Mobbing ile Mücadele Derneği Erzurum Temsilci Başkanı Jale Hülya Alcan, kadınların sürekli şiddete maruz kaldığını belirterek Türkiye’den her 5 kadından 1’i boşanmak veya ayrılmak istediği için öldürüldüğünü söyledi.

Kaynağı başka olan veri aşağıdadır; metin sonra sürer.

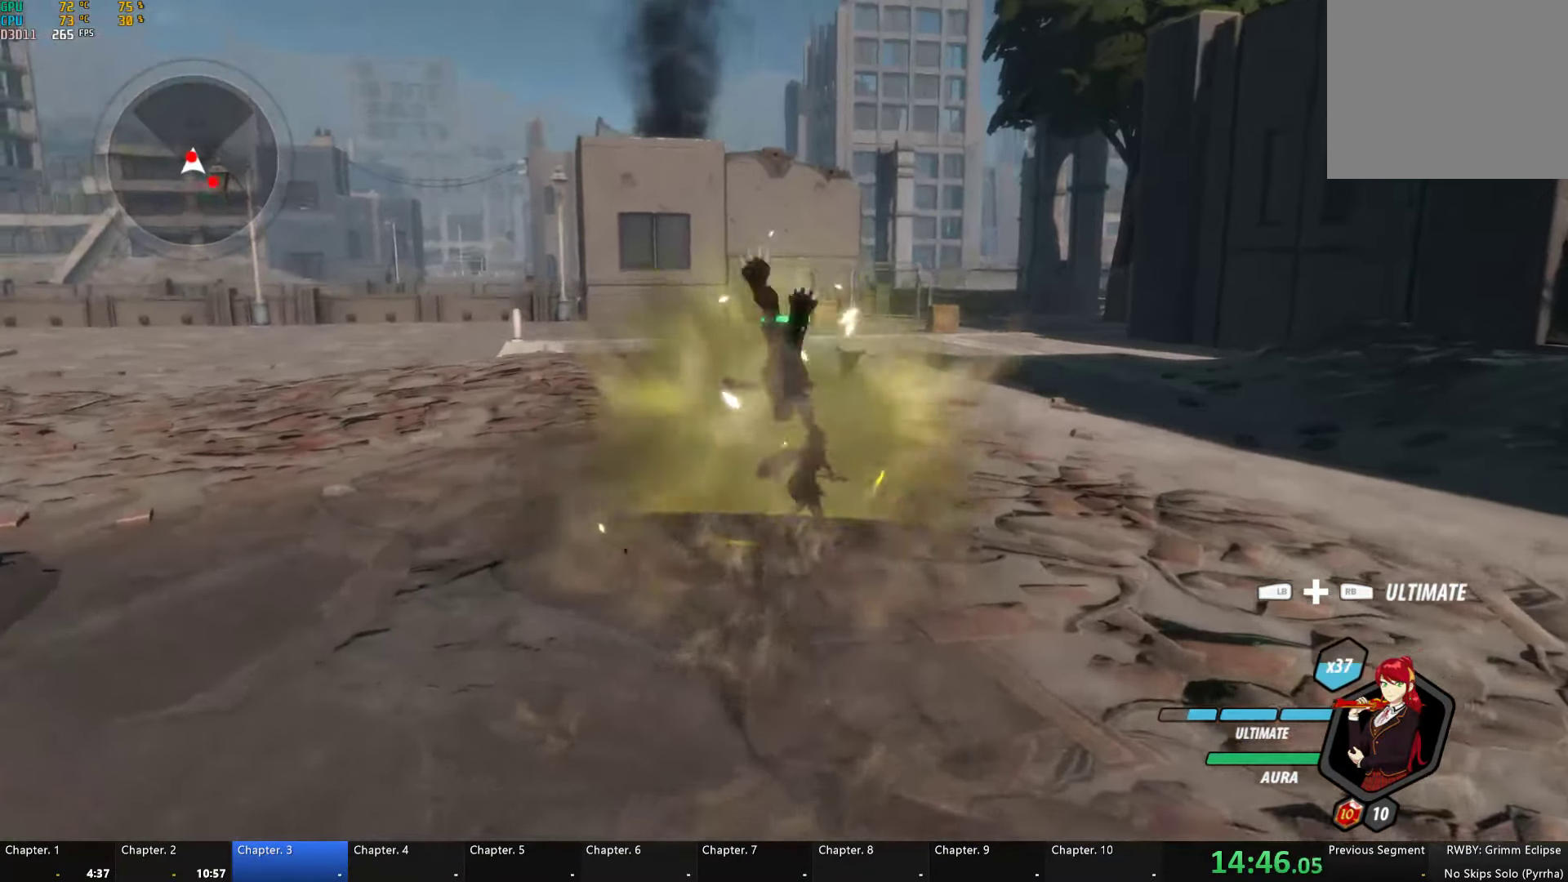
{"buttons": ["Y"], "left_stick": "center", "right_stick": "center", "events": [[16, "L2", "down"], [83, "left_stick", "center"], [116, "L2", "up"]]}
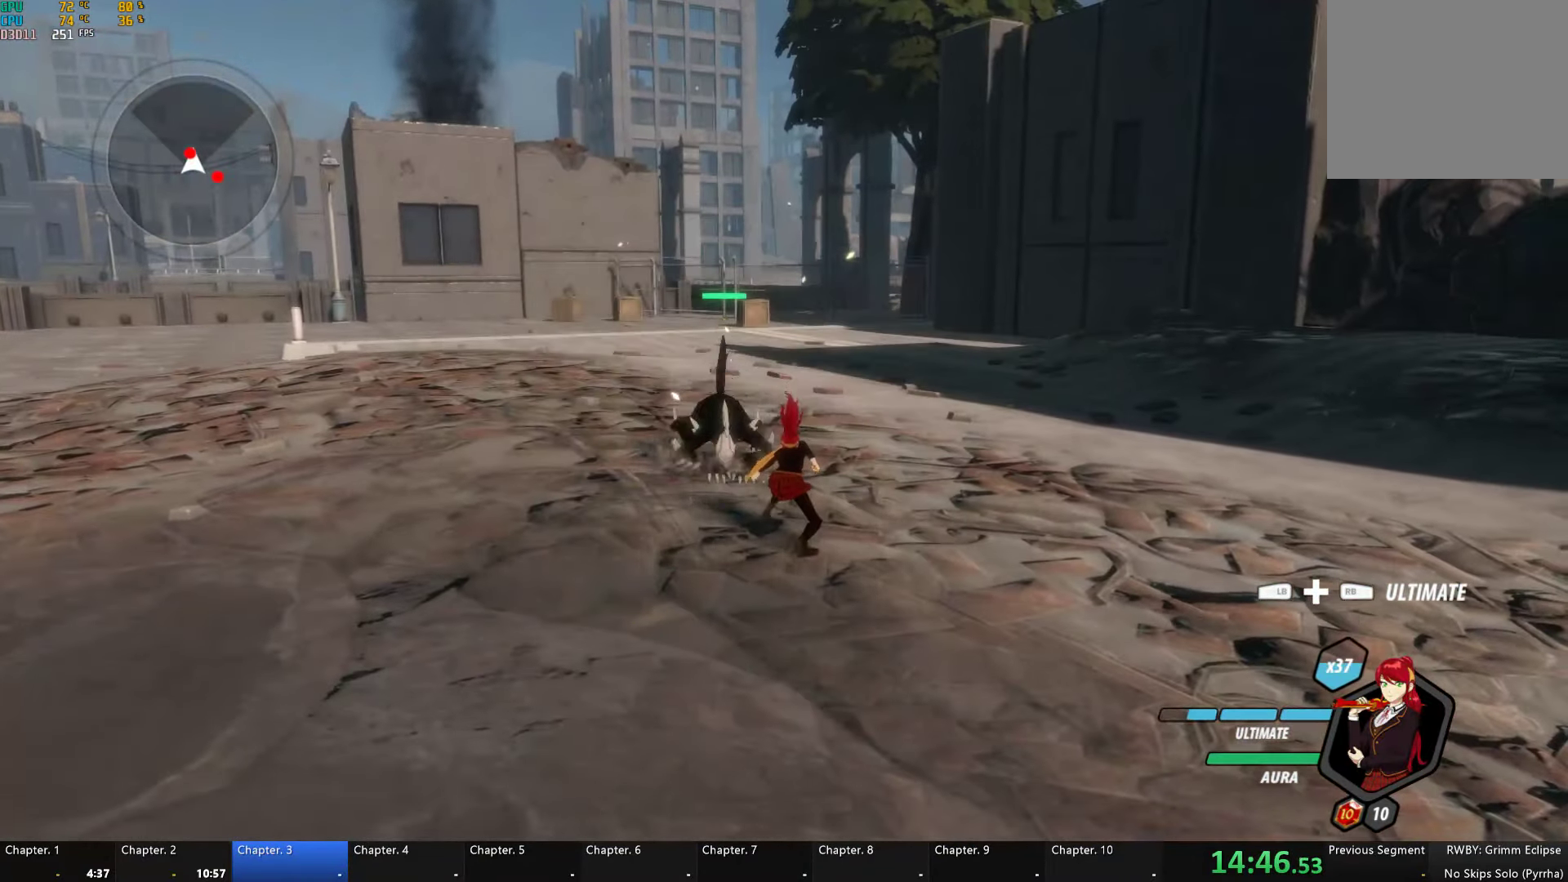
{"buttons": ["A"], "left_stick": "down-right", "right_stick": "center", "events": [[33, "Y", "up"], [133, "right_stick", "down-left"], [333, "right_stick", "center"], [416, "left_stick", "down-right"], [500, "A", "down"]]}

8 Mart Dünya Kadınlar Günü’nde kadınlar için çeşitli etkinliklerin düzenlendiğini fakat dünyanın birçok ülkesinde ve Türkiye'de kadınlar değişik biçimlerde şiddete uğradığının altını çizen Mobbing ile Mücadele Derneği Erzurum Temsilci Başkanı Jale Hülya Alcan, ”Kadınların eğitimden yoksun bırakılarak eve mahkûm edildiği, ekonomik faaliyetinin yasal ve geleneksel birçok engelle kısıtlandığı, çalışma yaşamında bin bir haksızlık ve ayrımcılıkla karşılaştığı, kendi kaderine terk edilen, toplumun en korumasız ve en zayıf halkası; biz kadınlarız! Şiddet yaşı, etnik kökeni, dini, kültürü, eğitim düzeyi, yaşadığı toplum ya da ekonomik ve sosyal statüsü ne olursa olsun her kesimden kadının maruz kaldığı evrensel bir olgu. Kadına yönelik şiddet, cinsiyete dayanan, kadını inciten, ona zarar veren, fiziksel, cinsel ve psikolojik hasarla sonuçlanan, toplum içerisinde ya da özel yaşamında ona baskı uygulanması ve özgürlüklerinin keyfi olarak kısıtlanmasına neden olan her türlü davranıştır. Mobbing ve şiddet kadın sağlığını olumsuz yönde etkilemektedir. Şiddet gören kadınların fiziksel ve ruhsal sorunları diğer kadınlara göre çok daha fazladır ve bu kadınlardan her üçünden biri intihar girişiminde bulunmaktadır. Ruhsal, fiziksel, cinsel şiddet ve işyeri tacizi yalnızca bedenlere zarar vermiyor, kadınların öz saygısını, ihlale direnme ve hak arama arzusunu zayıflatıyor veya yok ediyor. Ne yazık ki şiddete uğrayan kadınların bunu hak edip etmediği tartışılıyor; kurbanlar suçlanıyor, suçlular "mağdur" ilan ediliyor. Kadına yönelik şiddet geleneksel önyargılar, cinsiyet ayrımcı politikalar ve zorba aktörler eliyle meşrulaştırılıyor.” Dedi.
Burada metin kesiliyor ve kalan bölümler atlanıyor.